TASK ITEM
Please return all lines of the data below containing the string "knee".
##### RECORDS TO PROCESS #####
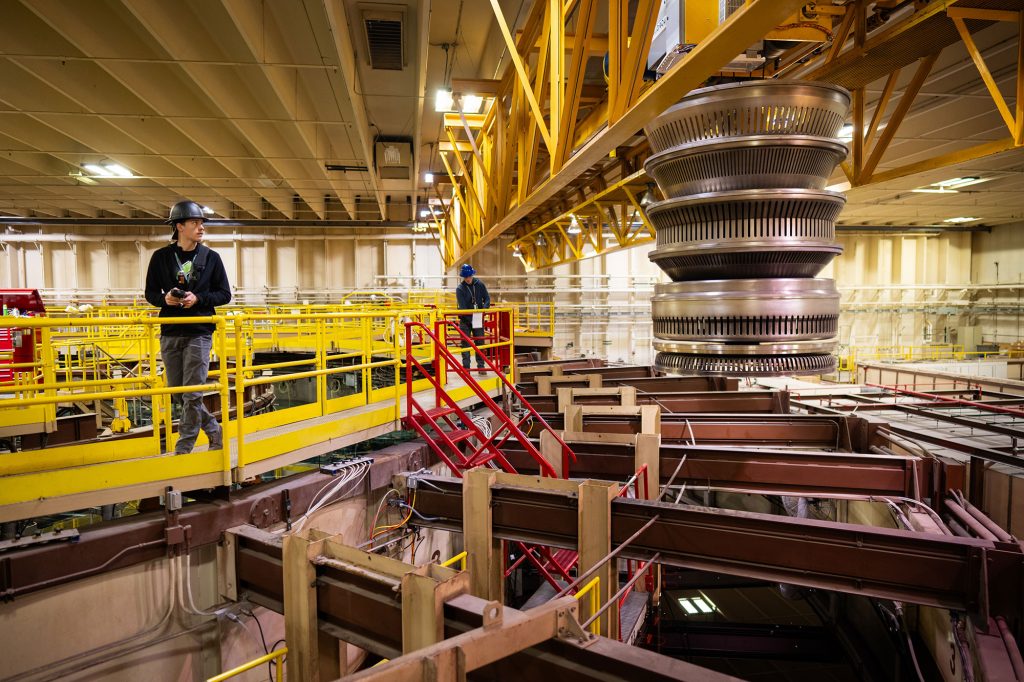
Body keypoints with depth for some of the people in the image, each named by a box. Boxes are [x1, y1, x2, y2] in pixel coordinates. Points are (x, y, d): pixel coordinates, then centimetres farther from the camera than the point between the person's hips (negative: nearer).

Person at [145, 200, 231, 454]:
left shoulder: (211, 257, 0)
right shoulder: (161, 257, 3)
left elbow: (224, 294, 2)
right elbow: (150, 293, 9)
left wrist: (198, 298, -14)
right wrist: (165, 299, -12)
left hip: (199, 332, -3)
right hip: (170, 333, 3)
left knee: (192, 394, -4)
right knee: (177, 393, 10)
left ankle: (184, 448, 7)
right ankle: (214, 431, 27)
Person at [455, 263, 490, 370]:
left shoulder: (480, 285, -1)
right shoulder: (460, 288, -10)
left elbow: (487, 298, 2)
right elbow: (462, 307, -16)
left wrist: (484, 308, -18)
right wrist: (471, 317, -27)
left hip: (478, 318, 2)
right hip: (465, 320, -2)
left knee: (480, 342, 6)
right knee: (465, 343, 1)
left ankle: (481, 366, 13)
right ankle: (466, 367, 5)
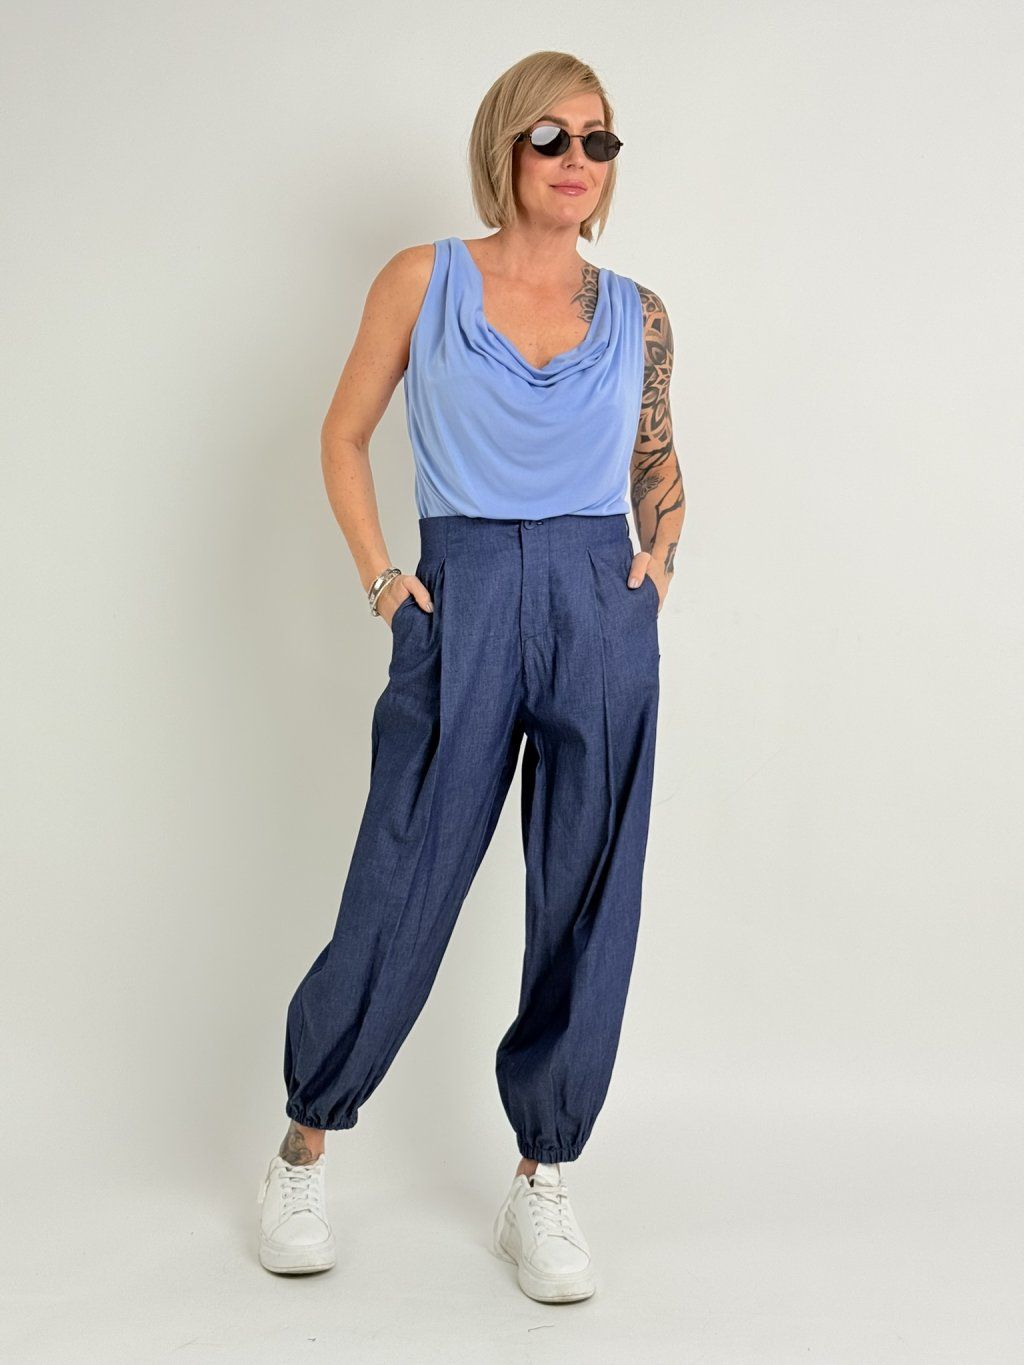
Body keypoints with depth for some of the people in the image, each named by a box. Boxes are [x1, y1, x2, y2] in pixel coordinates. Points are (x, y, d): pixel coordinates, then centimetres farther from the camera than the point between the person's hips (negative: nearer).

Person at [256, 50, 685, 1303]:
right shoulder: (423, 281, 3)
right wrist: (380, 579, -1)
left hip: (604, 614, 3)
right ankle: (303, 1149, 23)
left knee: (588, 911, 4)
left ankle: (541, 1186, 19)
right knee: (398, 901, 1)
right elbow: (344, 435, 9)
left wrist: (659, 559, 6)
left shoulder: (636, 314, 10)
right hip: (463, 609, -2)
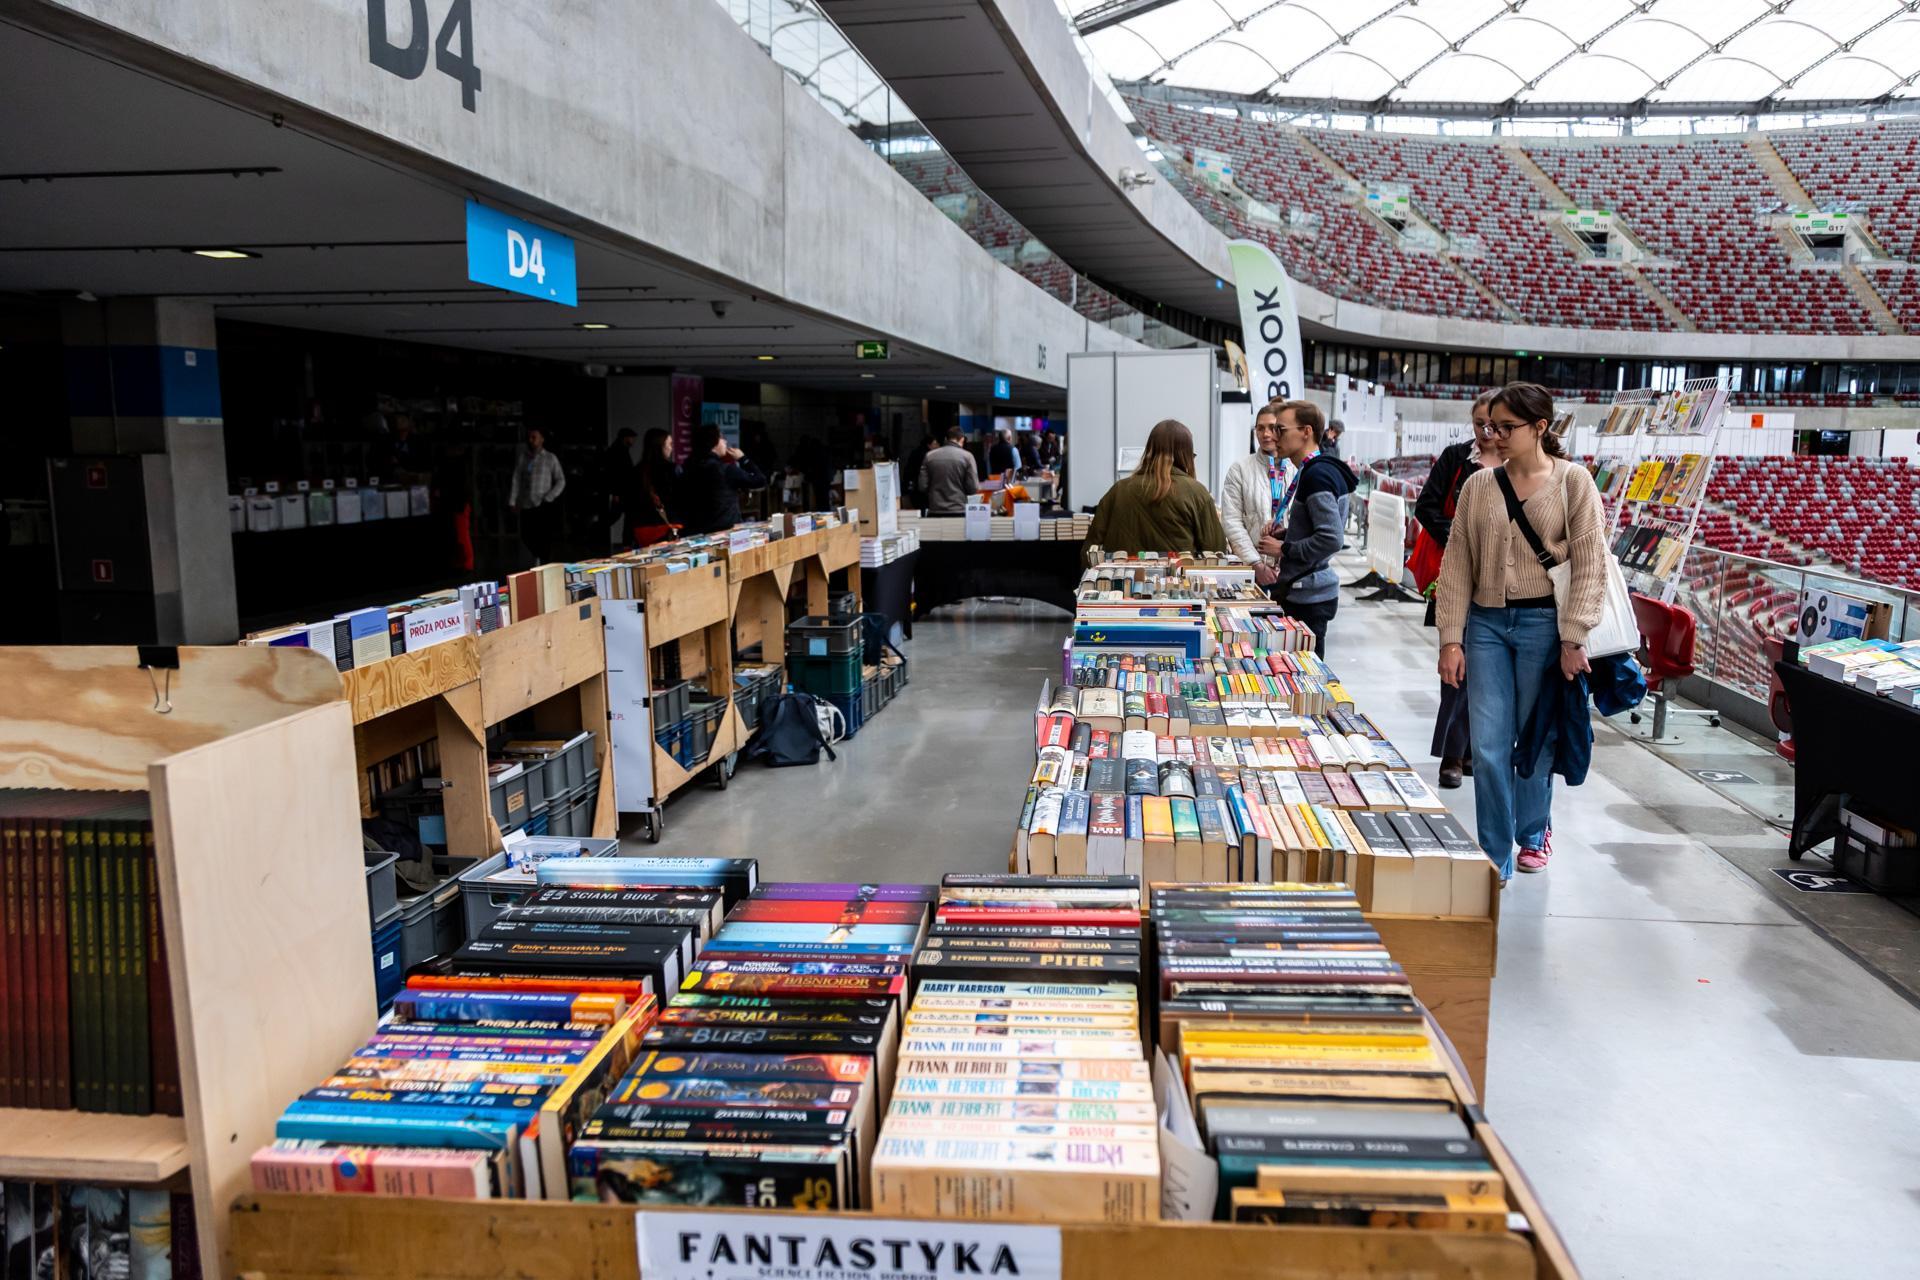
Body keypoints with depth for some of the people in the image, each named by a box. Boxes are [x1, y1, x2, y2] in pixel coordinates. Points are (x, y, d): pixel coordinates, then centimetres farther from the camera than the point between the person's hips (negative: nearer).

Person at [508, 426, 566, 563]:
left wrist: (548, 498, -7)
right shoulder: (522, 457, 9)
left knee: (544, 539, -6)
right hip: (526, 505, 3)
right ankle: (538, 557, 32)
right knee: (526, 537, 6)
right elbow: (516, 480, 5)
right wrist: (512, 501, -2)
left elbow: (561, 481, 3)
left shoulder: (550, 458, 3)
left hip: (543, 506, -3)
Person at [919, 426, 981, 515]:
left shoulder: (929, 456, 4)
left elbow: (922, 486, 2)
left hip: (934, 512, 3)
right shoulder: (966, 456, -4)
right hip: (958, 511, -3)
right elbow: (973, 488, -6)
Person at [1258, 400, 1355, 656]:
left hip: (1309, 596, -10)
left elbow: (1332, 539, -24)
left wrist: (1284, 548, -14)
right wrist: (1287, 534, 9)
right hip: (1300, 591, 10)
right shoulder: (1310, 471, 14)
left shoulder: (1317, 475, -17)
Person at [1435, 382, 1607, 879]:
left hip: (1543, 622, -2)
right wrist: (1451, 638, -1)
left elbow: (1589, 564, -5)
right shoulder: (1478, 485, 5)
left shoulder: (1572, 481, -3)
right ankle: (1495, 858, 10)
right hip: (1486, 623, 2)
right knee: (1488, 745, -1)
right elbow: (1457, 563, 4)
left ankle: (1533, 833, 35)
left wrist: (1573, 638, -11)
#####
TASK RESPONSE
left knee: (192, 394, -4)
right knee: (177, 393, 10)
left knee: (480, 342, 6)
right knee: (465, 343, 1)
left knee: (588, 911, 4)
right knee: (398, 901, 1)
left knee: (544, 539, -6)
right knee: (526, 537, 6)
right knee: (1488, 745, -1)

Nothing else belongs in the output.